▶ [Required work]: Everything from the line holding "De inspiratiegids van Laudato Si" through the last line below is needed; please reproduce those lines exactly, adding nothing.

▶ [Entries provided]:
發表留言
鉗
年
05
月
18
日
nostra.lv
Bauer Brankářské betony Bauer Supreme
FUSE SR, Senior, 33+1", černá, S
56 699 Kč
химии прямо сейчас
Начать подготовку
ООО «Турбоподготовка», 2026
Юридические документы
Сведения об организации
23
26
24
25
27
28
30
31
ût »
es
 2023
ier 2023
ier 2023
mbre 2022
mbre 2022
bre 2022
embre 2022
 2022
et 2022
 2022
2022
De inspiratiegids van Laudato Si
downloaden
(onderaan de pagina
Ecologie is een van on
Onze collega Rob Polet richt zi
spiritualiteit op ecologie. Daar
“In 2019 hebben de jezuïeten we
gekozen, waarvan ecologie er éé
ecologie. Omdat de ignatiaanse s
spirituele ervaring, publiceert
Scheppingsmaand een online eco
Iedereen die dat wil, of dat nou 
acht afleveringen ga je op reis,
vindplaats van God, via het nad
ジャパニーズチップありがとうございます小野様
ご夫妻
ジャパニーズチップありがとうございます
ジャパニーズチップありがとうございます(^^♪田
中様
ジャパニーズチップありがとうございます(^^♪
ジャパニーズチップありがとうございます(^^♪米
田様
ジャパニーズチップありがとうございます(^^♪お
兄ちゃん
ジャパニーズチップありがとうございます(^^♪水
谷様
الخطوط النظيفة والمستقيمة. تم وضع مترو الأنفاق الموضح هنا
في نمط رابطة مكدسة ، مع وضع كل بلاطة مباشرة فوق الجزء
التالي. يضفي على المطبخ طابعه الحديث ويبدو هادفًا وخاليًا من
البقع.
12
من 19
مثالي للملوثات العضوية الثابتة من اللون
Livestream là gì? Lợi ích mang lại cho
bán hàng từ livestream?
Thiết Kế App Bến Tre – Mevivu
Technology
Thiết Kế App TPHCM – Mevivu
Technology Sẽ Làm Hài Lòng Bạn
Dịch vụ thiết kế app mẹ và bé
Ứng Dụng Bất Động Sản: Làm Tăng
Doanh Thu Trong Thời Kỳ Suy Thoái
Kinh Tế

▶ [Written solution]:
De inspiratiegids van Laudato Si
downloaden
(onderaan de pagina
Ecologie is een van on
Onze collega Rob Polet richt zi
spiritualiteit op ecologie. Daar
“In 2019 hebben de jezuïeten we
gekozen, waarvan ecologie er éé
ecologie. Omdat de ignatiaanse s
spirituele ervaring, publiceert
Scheppingsmaand een online eco
Iedereen die dat wil, of dat nou 
acht afleveringen ga je op reis,
vindplaats van God, via het nad
ジャパニーズチップありがとうございます小野様
ご夫妻
ジャパニーズチップありがとうございます
ジャパニーズチップありがとうございます(^^♪田
中様
ジャパニーズチップありがとうございます(^^♪
ジャパニーズチップありがとうございます(^^♪米
田様
ジャパニーズチップありがとうございます(^^♪お
兄ちゃん
ジャパニーズチップありがとうございます(^^♪水
谷様
الخطوط النظيفة والمستقيمة. تم وضع مترو الأنفاق الموضح هنا
في نمط رابطة مكدسة ، مع وضع كل بلاطة مباشرة فوق الجزء
التالي. يضفي على المطبخ طابعه الحديث ويبدو هادفًا وخاليًا من
البقع.
12
من 19
مثالي للملوثات العضوية الثابتة من اللون
Livestream là gì? Lợi ích mang lại cho
bán hàng từ livestream?
Thiết Kế App Bến Tre – Mevivu
Technology
Thiết Kế App TPHCM – Mevivu
Technology Sẽ Làm Hài Lòng Bạn
Dịch vụ thiết kế app mẹ và bé
Ứng Dụng Bất Động Sản: Làm Tăng
Doanh Thu Trong Thời Kỳ Suy Thoái
Kinh Tế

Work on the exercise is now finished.